Gather every line of the records that contains the string "FASE" and copy each line in full. Match the case exactly.
─── INPUT RECORDS
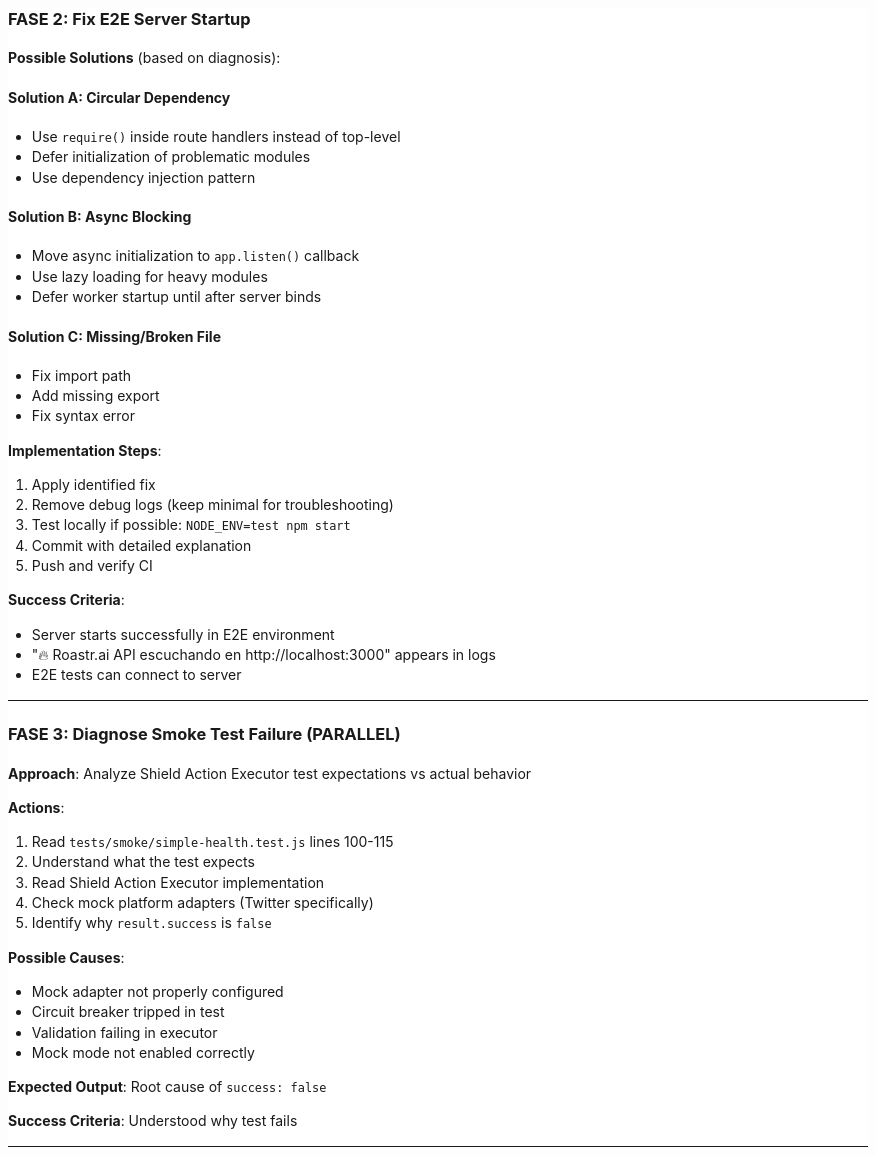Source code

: ### FASE 2: Fix E2E Server Startup

**Possible Solutions** (based on diagnosis):

#### Solution A: Circular Dependency
- Use `require()` inside route handlers instead of top-level
- Defer initialization of problematic modules
- Use dependency injection pattern

#### Solution B: Async Blocking
- Move async initialization to `app.listen()` callback
- Use lazy loading for heavy modules
- Defer worker startup until after server binds

#### Solution C: Missing/Broken File
- Fix import path
- Add missing export
- Fix syntax error

**Implementation Steps**:
1. Apply identified fix
2. Remove debug logs (keep minimal for troubleshooting)
3. Test locally if possible: `NODE_ENV=test npm start`
4. Commit with detailed explanation
5. Push and verify CI

**Success Criteria**:
- Server starts successfully in E2E environment
- "🔥 Roastr.ai API escuchando en http://localhost:3000" appears in logs
- E2E tests can connect to server

---

### FASE 3: Diagnose Smoke Test Failure (PARALLEL)

**Approach**: Analyze Shield Action Executor test expectations vs actual behavior

**Actions**:
1. Read `tests/smoke/simple-health.test.js` lines 100-115
2. Understand what the test expects
3. Read Shield Action Executor implementation
4. Check mock platform adapters (Twitter specifically)
5. Identify why `result.success` is `false`

**Possible Causes**:
- Mock adapter not properly configured
- Circuit breaker tripped in test
- Validation failing in executor
- Mock mode not enabled correctly

**Expected Output**: Root cause of `success: false`

**Success Criteria**: Understood why test fails

---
──────
**PROBLEM SOLUTION**
: ### FASE 2: Fix E2E Server Startup
### FASE 3: Diagnose Smoke Test Failure (PARALLEL)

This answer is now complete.